[Items from a data source]
╔══

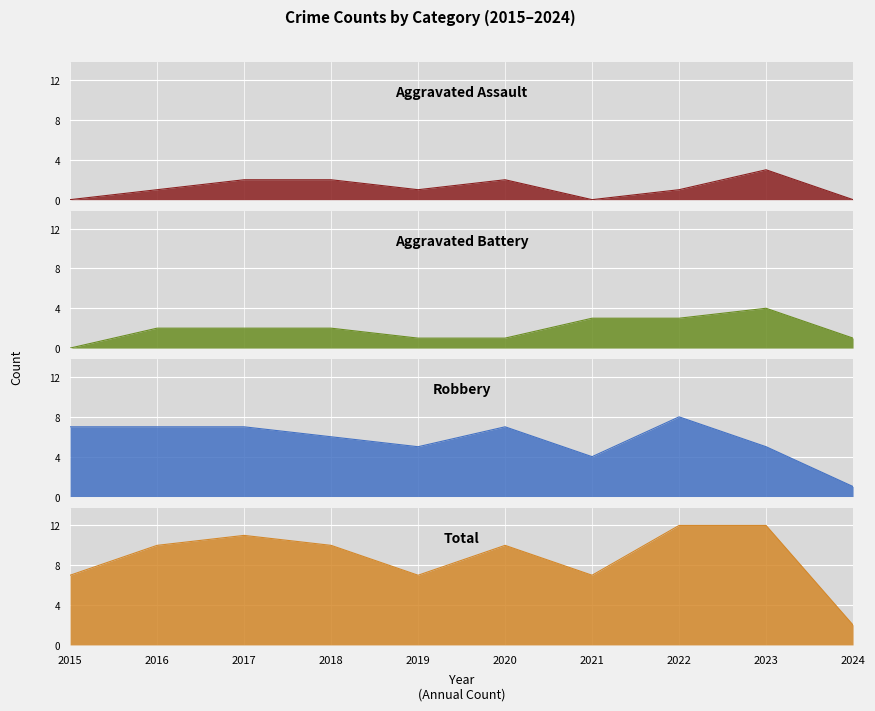

What is the difference between the maximum and minimum values in the Aggravated Assault series?

3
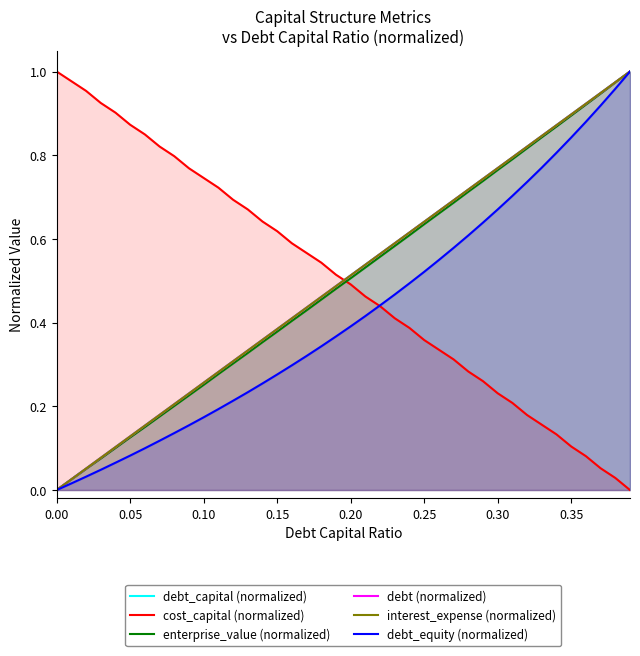

After their last crossing, which series has the higher values: interest_expense (normalized) or cost_capital (normalized)?

interest_expense (normalized)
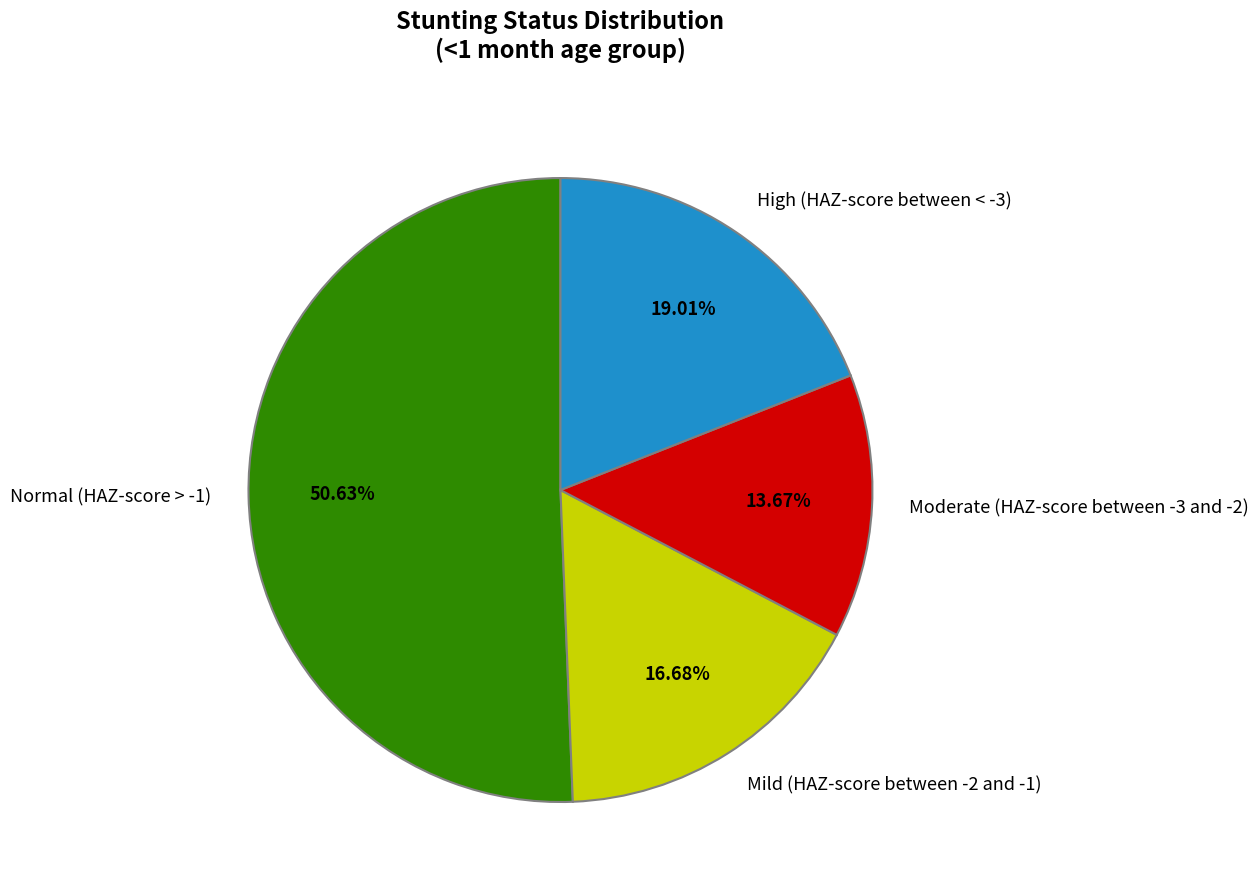

Is there a majority slice in this chart?

Yes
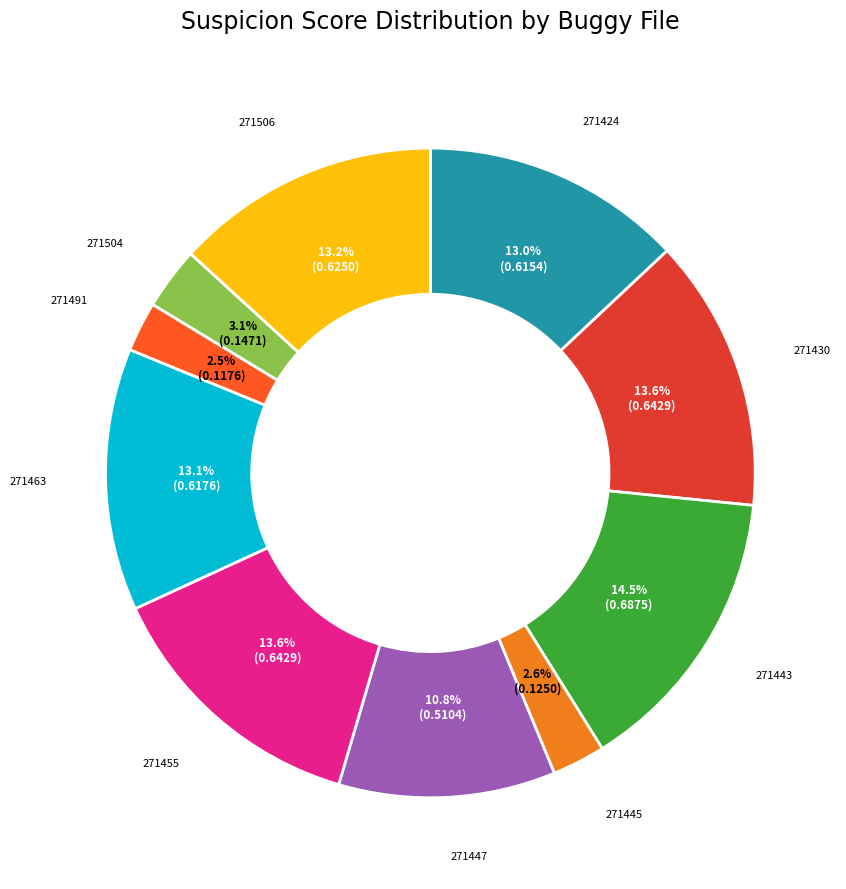

Is there any slice that represents more than half of the pie?

No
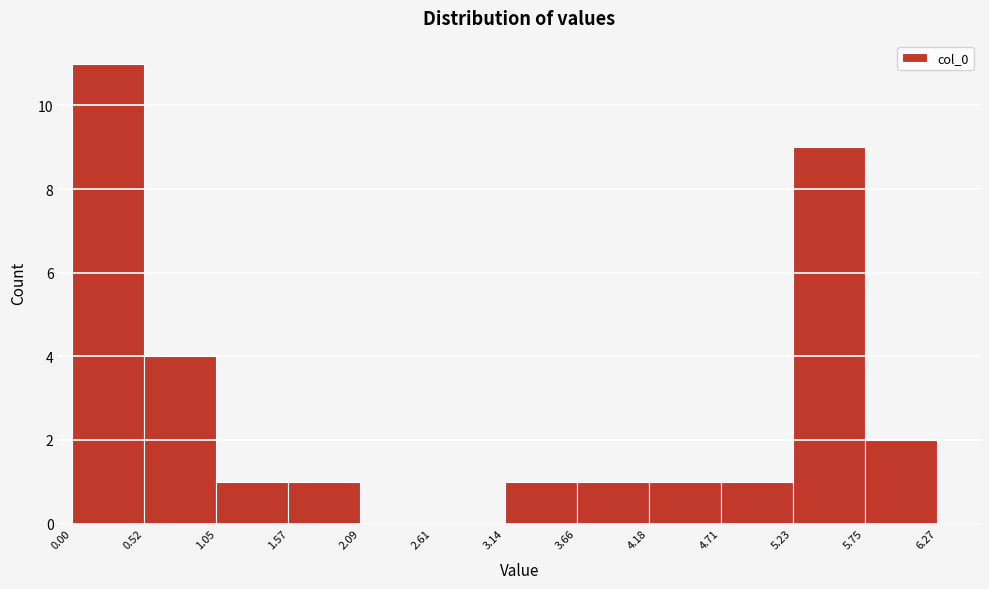

Reading left to right, transcribe this chart: for each bar, give the range it covers on the x-axis and its height. The values are not printed on the chart, so give them approximately, as read against the axis.

0.00 to 0.52: 11
0.52 to 1.05: 4
1.05 to 1.57: 1
1.57 to 2.09: 1
2.09 to 2.61: 0
2.61 to 3.14: 0
3.14 to 3.66: 1
3.66 to 4.18: 1
4.18 to 4.71: 1
4.71 to 5.23: 1
5.23 to 5.75: 9
5.75 to 6.27: 2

╚══

## WORK TO BE COMPLETED:
Reproduce each of the records above line for line, leaving out the pictures.

## ANSWER:
What is the difference between the maximum and minimum values in the Aggravated Assault series?

3

After their last crossing, which series has the higher values: interest_expense (normalized) or cost_capital (normalized)?

interest_expense (normalized)

Is there a majority slice in this chart?

Yes

Is there any slice that represents more than half of the pie?

No

Reading left to right, transcribe this chart: for each bar, give the range it covers on the x-axis and its height. The values are not printed on the chart, so give them approximately, as read against the axis.

0.00 to 0.52: 11
0.52 to 1.05: 4
1.05 to 1.57: 1
1.57 to 2.09: 1
2.09 to 2.61: 0
2.61 to 3.14: 0
3.14 to 3.66: 1
3.66 to 4.18: 1
4.18 to 4.71: 1
4.71 to 5.23: 1
5.23 to 5.75: 9
5.75 to 6.27: 2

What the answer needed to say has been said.